The only time all day Donald Trump didn’t own the spotlight as much as he owned the Doral resort came Sunday as the sun was sinking and the 18th green of the Blue Monster golf course filled with luminaries for the ceremony honoring newly minted champion Adam Scott.
Trump and PGA Tour commissioner Tim Finchem had met earlier in the day and agreed the billionaire presidential candidate would do something wholly uncustomary — not be the center of attention for once. They didn’t want to politicize Scott’s moment, or give the candidate’s Republican rivals a chance to demand equal time on NBC.
So there was Trump, trying to be as inconspicuous as one can be wearing a white “Make America Great Again” ball cap and, well, and being Donald Trump.
It didn’t work, of course.
Never miss a local story.
Finchem had the microphone and some guy from Cadillac presented the World Golf Championships trophy to Scott, but Trump was still the star as he stood off the green watching.
“President Trump!” somebody in the stands yelled, and it caught his ear.
The Donald spun, pointed and smiled.
It was a day like no other in the history of the PGA Tour’s relationship with Doral, which has been going on uninterrupted since 1962.
If Sunday proves to have been the tour’s final tournament at Doral after more than 50 years here, well, history would note we went out strong — that the punctuation was an exclamation point.
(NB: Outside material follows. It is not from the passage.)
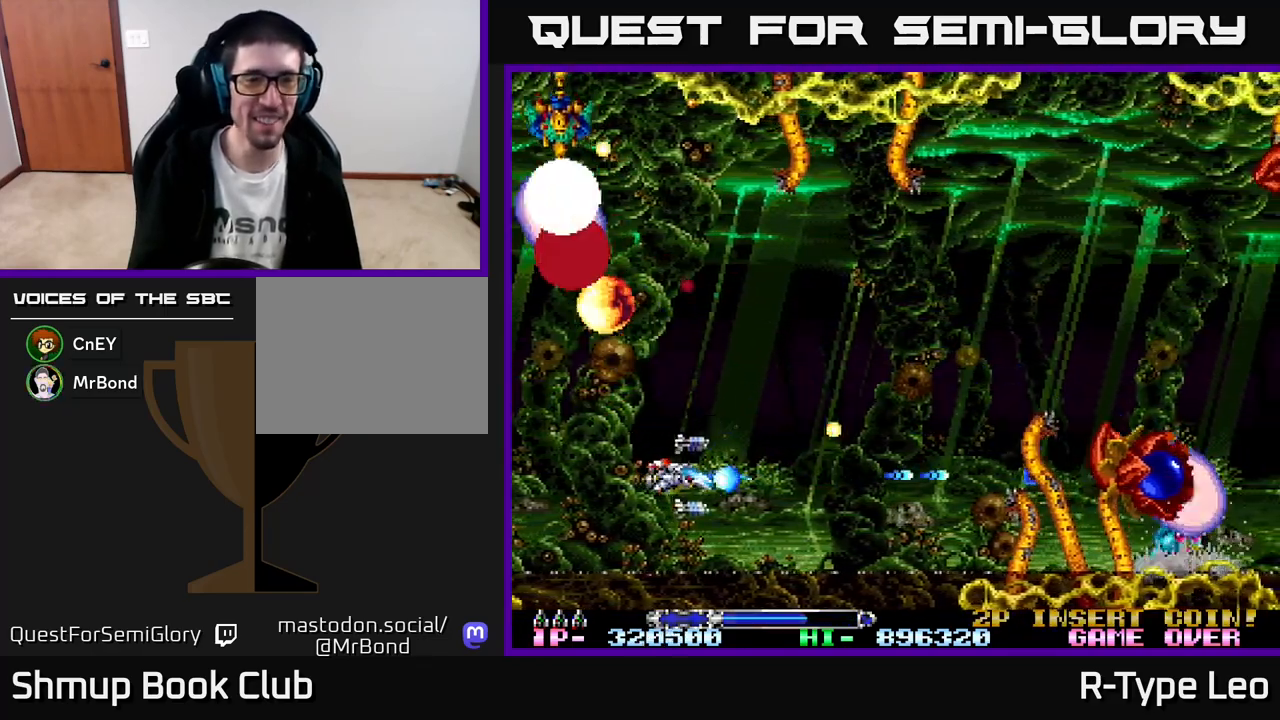
{"buttons": ["X", "R2"], "left_stick": "center", "events": [[150, "DPAD_DOWN", "down"], [167, "DPAD_LEFT", "down"], [217, "DPAD_DOWN", "up"], [333, "DPAD_LEFT", "up"], [383, "X", "down"]]}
The continuous run at Doral, now in its sixth decade, is in some doubt, which lent a sentimental element to Sunday’s final round. The tour and Doral have a contract through 2023, but part of that deal allows that a new title sponsor of this WGC event contractually may move the tournament elsewhere. The tour’s tenuous relationship with Doral owner Trump over some of his controversial remarks also might factor in.
Finchem, in a news conference here Sunday, reiterated a “full evaluation” would determine whether the event would continue at Doral, but said, “We’ve been here over 50 years and enjoyed very strong support from the Miami market. We’re very cognizant of our history here. Our hope is the future could allow us to stay here.”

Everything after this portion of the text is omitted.